§ Task directions
Go through the material below and tally every line with the string "also". Reply with the number only.

+===+

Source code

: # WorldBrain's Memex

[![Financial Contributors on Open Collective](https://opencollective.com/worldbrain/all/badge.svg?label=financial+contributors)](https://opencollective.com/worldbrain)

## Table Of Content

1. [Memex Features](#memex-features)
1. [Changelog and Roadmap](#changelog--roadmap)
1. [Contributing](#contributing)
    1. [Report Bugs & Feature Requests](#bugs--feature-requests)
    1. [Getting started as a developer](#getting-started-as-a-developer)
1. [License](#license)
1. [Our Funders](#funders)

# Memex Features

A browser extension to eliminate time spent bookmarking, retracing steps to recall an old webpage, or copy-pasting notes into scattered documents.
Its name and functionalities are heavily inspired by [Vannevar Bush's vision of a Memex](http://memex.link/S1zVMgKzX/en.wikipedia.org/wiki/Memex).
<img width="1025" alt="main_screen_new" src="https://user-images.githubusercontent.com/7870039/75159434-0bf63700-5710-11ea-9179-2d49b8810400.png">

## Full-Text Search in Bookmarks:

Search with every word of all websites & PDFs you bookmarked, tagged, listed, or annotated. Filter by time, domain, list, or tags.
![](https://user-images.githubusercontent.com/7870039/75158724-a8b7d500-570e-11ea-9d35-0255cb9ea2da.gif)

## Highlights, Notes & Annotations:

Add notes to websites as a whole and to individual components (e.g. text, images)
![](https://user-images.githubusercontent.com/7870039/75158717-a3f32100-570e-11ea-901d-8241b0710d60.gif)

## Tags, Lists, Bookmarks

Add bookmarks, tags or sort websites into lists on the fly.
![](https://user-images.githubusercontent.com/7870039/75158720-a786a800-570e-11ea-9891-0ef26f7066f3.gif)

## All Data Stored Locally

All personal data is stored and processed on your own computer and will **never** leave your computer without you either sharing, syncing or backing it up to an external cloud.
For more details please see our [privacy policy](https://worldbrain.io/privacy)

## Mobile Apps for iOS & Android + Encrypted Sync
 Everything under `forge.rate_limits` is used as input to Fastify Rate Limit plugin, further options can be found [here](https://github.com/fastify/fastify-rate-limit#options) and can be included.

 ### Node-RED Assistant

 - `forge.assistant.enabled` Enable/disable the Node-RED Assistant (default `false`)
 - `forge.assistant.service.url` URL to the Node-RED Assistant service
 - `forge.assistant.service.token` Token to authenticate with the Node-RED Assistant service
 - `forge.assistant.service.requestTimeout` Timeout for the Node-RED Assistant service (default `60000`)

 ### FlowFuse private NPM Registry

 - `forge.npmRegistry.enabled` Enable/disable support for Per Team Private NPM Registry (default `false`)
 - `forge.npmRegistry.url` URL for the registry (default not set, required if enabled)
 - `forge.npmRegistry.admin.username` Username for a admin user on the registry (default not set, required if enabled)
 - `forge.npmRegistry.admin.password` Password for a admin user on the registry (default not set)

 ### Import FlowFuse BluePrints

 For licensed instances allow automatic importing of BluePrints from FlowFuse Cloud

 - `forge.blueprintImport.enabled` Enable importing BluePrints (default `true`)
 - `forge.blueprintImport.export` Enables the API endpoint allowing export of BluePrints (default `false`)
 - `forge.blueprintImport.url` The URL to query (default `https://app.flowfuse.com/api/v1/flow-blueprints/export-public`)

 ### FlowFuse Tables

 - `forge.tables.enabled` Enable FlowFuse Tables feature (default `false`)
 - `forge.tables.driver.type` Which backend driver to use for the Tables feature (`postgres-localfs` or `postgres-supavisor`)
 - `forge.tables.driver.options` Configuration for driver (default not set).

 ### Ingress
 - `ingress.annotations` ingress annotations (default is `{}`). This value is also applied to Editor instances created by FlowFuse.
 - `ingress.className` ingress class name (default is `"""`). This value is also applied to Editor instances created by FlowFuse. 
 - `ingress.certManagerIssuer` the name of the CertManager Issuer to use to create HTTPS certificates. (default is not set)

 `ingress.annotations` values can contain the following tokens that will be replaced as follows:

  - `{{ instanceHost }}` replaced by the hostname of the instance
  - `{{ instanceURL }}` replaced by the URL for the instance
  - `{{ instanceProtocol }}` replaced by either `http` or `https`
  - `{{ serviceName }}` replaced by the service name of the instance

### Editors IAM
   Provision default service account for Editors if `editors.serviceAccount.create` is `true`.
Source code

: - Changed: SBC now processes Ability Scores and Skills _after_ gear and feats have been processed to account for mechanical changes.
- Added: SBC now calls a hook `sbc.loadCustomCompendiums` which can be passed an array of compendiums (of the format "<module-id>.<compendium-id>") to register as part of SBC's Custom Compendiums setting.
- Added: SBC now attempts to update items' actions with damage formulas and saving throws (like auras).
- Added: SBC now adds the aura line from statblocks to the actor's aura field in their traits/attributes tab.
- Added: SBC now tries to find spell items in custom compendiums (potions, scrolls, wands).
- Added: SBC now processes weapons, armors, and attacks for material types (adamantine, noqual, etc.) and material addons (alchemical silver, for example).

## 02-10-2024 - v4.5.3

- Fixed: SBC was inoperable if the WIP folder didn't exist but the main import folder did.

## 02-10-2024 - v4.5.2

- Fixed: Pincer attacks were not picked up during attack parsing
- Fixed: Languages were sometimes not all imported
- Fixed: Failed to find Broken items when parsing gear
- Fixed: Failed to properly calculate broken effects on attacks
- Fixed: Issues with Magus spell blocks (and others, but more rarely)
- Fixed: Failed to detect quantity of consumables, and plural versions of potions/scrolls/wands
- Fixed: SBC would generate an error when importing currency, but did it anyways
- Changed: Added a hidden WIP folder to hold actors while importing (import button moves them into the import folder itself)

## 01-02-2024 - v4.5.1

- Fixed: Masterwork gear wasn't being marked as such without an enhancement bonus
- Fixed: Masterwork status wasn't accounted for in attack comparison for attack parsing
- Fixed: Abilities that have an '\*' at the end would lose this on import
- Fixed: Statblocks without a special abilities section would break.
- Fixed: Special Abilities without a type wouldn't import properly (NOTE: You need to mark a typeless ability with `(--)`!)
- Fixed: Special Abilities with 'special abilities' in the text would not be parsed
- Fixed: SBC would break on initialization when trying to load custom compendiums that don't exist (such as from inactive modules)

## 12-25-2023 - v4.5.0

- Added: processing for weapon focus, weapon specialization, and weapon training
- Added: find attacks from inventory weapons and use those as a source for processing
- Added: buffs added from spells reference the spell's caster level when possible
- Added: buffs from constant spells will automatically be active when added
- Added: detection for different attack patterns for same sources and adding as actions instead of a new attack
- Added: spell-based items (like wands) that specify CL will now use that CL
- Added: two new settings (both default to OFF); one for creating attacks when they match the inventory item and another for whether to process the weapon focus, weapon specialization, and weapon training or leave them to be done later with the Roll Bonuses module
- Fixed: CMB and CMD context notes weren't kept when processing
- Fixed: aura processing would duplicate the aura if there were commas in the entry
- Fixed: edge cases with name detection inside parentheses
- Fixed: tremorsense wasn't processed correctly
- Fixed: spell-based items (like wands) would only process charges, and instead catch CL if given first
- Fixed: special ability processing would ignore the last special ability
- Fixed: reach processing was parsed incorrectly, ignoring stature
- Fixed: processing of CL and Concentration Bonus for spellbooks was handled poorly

+===+

§ Answer
2